Instructor: Beth Hendricks

Beth holds a master's degree in integrated marketing communications, and has worked in journalism and marketing throughout her career.

Marketing progress reports can paint a picture of your successes and areas of weakness. In this lesson, you'll learn more about evaluating and revising marketing plans as appropriate.

Your Marketing Report Card

Remember when you walked the halls of your elementary, junior high, and high schools? You spent your days attending classes with friends and your evenings catching up on homework or attending a football game.

A marketing progress report can tell you areas where you are succeeding as well as areas that need improvement.
A marketing progress report can tell you areas where you are succeeding as well as areas that need improvement.

Every few months, you and your parents would receive a report card summarizing how well you were doing in class and noting any areas of improvement so you could move on to the next grade and the next. Eventually you would graduate and move out into the real world. A good report on your report card would tell you where you were succeeding while a bad report would show areas where you needed to revise your studies and redouble your efforts.

Marketing plans, while they don't rely on report cards, do incorporate components of a report card. They provide progress reports to show areas of success and allow you to make revisions in areas that are lacking.

Let's talk more about evaluating the successes and failures of your marketing plan, how to report your progress to management, and ways to revise and improve a plan that has already been implemented.

Evaluating Your Plan

A marketing plan is a type of strategy for what types of marketing tactics will be implemented in the course of a year to match and complement a business's objectives and goals. For example, if a business objective is to increase brand awareness, part of the marketing plan might be to develop additional social media channels to promote your brand in the public.

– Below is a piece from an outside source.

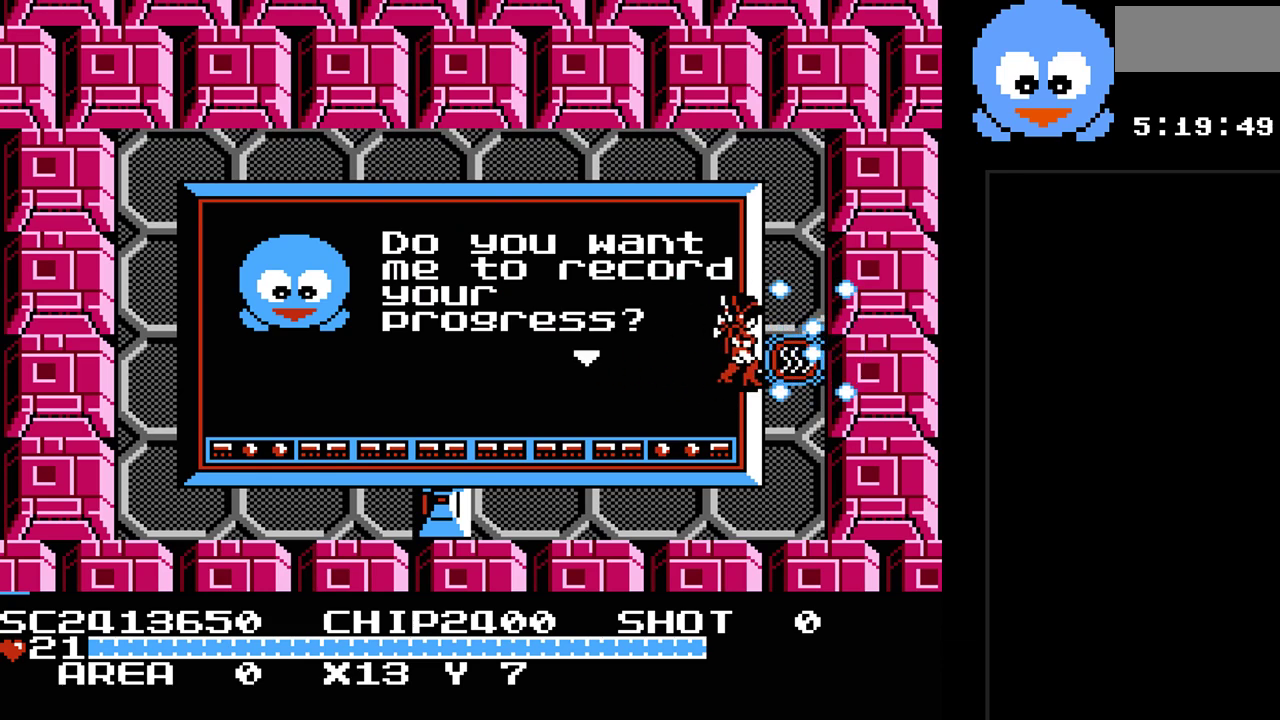
{"buttons": [], "events": [[383, "DPAD_RIGHT", "up"], [417, "Y", "up"]]}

A marketing plan, however, should be considered a living document, meaning that it is fluid and flexible rather than rigid and unmovable. It should be consistently reviewed, tweaked, and evaluated to determine if your objectives are being met and if your strategies are paying off. Here are some ways you might evaluate your marketing plan once it is put into practice:

  • Return on investment: Are you seeing the revenues you expected as the result of various areas of your marketing plan?
  • Customer feedback: What is the general public saying about your marketing strategies? If there is negative feedback about a particular tactic or approach, it may need reviewing.
  • Internal response: How do other departments feel about your marketing efforts? Are they seeing more phone calls or inquiries? Do members of your own marketing department feel something is or isn't working?
  • Competitor reaction: Has your competition scrambled to outdo some marketing effort you've implemented, or are they attempting to copy your efforts? That should tell you whether your tactics are working.
  • Telling analytics: If you set a goal for your campaign to achieve a greater click-through rate or a higher open rate for emails and neither number is moving in the right direction, it is time to reevaluate.

Reporting Progress

A progress report for your marketing plan is a good barometer of what you've been doing, what has been successful or problematic, and plans and strategies for the future.

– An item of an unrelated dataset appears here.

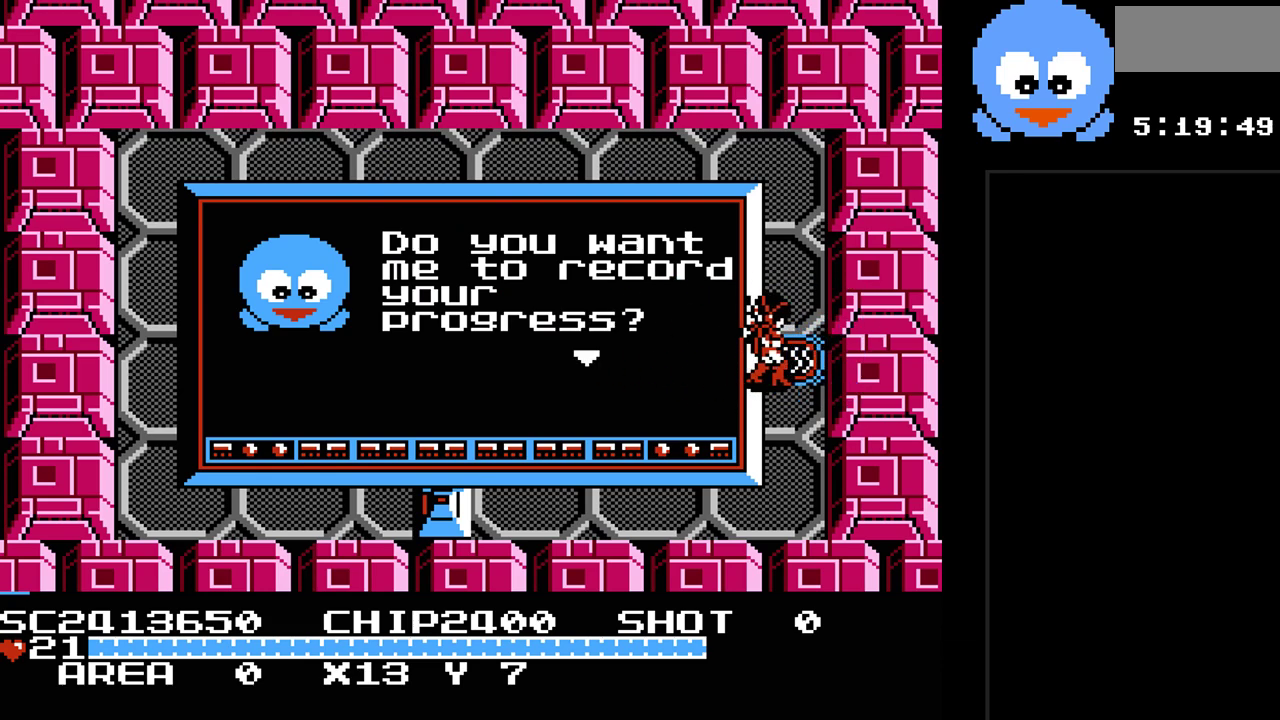
{"buttons": [], "events": []}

Progress reports should lay out what has been happening and the results of that work, problems that need to be corrected going forward, and how the remainder of the plan will be implemented. When writing, use thorough explanations rather than short lists or bullet points. Be honest and transparent in your assessment. Back up any data with numerical or statistical information where you have it available.

Lastly, consider completely regular progress reports so that successes can be praised while problem areas can be addressed before too much time and resources are invested in a pointless effort.